Yet, what happens on those occasions when wolf-whistles and cat-calls turn into things far more sinister? What happens when someone reading a Facebook post about spray painting a woman, decides to pull at her “non-regulation” saree blouse sleeve when he sees her walking past, just for a bit of fun? What happens when that same hand teasing at her sleeve, gets a little carried away and converts into one that is far more aggressive and invasive? He will blame it on the saree blouse and as for her, well, she was given ample warning, wasn’t she?
All of this vigilante fashion policing is so last season and really, just needs to stop. In any case, it is pointless singling out specific items of attire for critique, as it has been proven, time and time again, that a woman being harassed or violated has nothing to do with her clothing and everything to do with the perpetrator behind those actions. Women have been harassed and assaulted whilst wearing short skirts but also whilst wearing tudungs. Women have been leered at inside night clubs but also inside places of worship. Women have been touched, grabbed and groped on lonely dark streets but also on packed public transportation in broad daylight. So clearly, the problem lies not with a woman but with those who choose to view and interact with her in an inappropriate and illegal manner.

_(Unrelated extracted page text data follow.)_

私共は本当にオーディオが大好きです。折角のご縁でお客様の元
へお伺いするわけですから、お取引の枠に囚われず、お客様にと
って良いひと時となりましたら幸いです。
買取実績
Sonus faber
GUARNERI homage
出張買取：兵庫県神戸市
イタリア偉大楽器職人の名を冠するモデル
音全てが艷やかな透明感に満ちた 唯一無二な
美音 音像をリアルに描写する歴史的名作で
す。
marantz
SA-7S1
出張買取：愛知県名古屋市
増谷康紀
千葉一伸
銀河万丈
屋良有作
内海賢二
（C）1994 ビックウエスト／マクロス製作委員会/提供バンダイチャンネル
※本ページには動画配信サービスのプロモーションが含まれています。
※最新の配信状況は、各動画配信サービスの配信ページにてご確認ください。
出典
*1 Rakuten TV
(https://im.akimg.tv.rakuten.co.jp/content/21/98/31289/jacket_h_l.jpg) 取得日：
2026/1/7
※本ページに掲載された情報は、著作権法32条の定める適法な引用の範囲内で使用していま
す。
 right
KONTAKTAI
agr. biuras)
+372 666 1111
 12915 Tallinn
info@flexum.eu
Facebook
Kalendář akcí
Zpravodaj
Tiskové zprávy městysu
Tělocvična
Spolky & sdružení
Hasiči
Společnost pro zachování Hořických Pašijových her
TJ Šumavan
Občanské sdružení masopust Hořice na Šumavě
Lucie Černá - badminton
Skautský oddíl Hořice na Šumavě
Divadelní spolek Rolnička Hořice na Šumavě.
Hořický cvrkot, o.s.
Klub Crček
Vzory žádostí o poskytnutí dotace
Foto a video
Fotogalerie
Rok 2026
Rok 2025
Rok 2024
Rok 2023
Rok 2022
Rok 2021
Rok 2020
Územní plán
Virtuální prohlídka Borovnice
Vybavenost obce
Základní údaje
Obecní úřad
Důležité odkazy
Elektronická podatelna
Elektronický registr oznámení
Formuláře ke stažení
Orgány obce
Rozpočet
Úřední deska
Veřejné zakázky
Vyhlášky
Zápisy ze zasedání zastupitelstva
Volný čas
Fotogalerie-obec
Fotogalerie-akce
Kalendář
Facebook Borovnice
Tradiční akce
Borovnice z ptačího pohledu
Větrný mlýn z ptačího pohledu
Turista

Women are their own bosses
To these individuals, I offer a very simple explanation. A woman’s self-worth and self-esteem is determined by her and her alone, against the standards she chooses to set for herself. Her value is not determined by the design of her saree blouse, nor by her family, friends and strangers. She is not defined by what she wears and how she looks, as tempting as it may be to draw understanding and conclusions from such superficial criteria. How she chooses to present herself and her body to the world, is entirely and exclusively her prerogative, within the boundaries of legal and moral considerations. Considerations that are hers and hers alone to make. If how a woman dresses displeases you, then by all means, feel discontented and disgruntled, for that is your right, but don’t for a single second confuse feeling offended, with feeling encumbered with the burden to act on those feelings. You are welcome to have judgemental thoughts but you are not allowed to act on them in a physical manner.
I, along with every other woman out there, has the right to decide on my hem-line, my neck-line and when and where to draw-the-line. Your role is actually, exceedingly simple; to show respect for each and every one of those lines, at all times.